Elle ne mâche pas ses mots. Venue à Paris présenter le film « My Lady », l’actrice britannique Emma Thompson n’hésite pas à pointer les inégalités dans le cinéma à l’heure de #MeToo, même si, pour elle, « il ne s’agit pas de devenir comme des hommes ».

Manque-t-on de femmes dans l’industrie du cinéma? « C’est un fait. Ca a toujours été comme ça », dénonce-t-elle dans un entretien à l’AFP.

« Les femmes commencent à entrer dans les équipes caméra. Mais je n’ai encore vu qu’une seule femme électro. Si vous essayez de devenir électricienne pour une femme, c’est impossible, complètement impossible! », ajoute-t-elle.

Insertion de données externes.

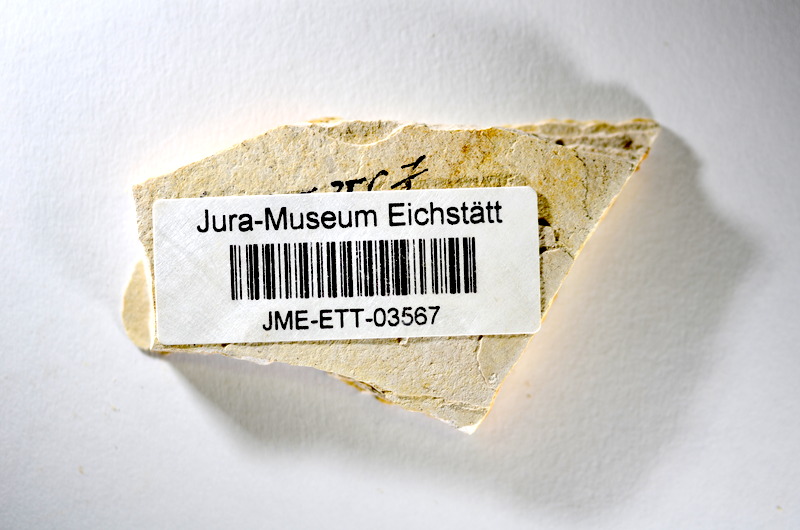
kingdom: Animalia
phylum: Chordata
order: Salmoniformes
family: Orthogonikleithridae
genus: Orthogonikleithrus
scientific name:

« Mais je pense que ce qui se passe en ce moment est très intéressant, et qu’il y a beaucoup de changements. Je pense que la nouvelle génération, celle qui est après la mienne, et celle de ma fille, vont connaître beaucoup de changements bientôt », poursuit-elle.

« Moi j’ai l’impression d’avoir fait partie d’une génération très rétrograde, qui avait des avis très binaires sur les hommes et les femmes. J’ai l’impression d’avoir grandi entourée par des modèles assez primitifs, mal dégrossis », lance-t-elle. « Ces vieux hommes s’en vont tous maintenant, ce sont tous des dinosaures, Dieu merci ! ».

« J’ai pu mener une carrière d’actrice » et « avoir du succès », tempère cependant celle qui s’estime « chanceuse » en tant que « femme blanche, privilégiée, éduquée ». « Mais nous sommes une très petite partie de la société », ajoute l’actrice, qui a commencé sa carrière au cinéma à la fin des années 80. « Pour les femmes de couleur, c’est très dur ».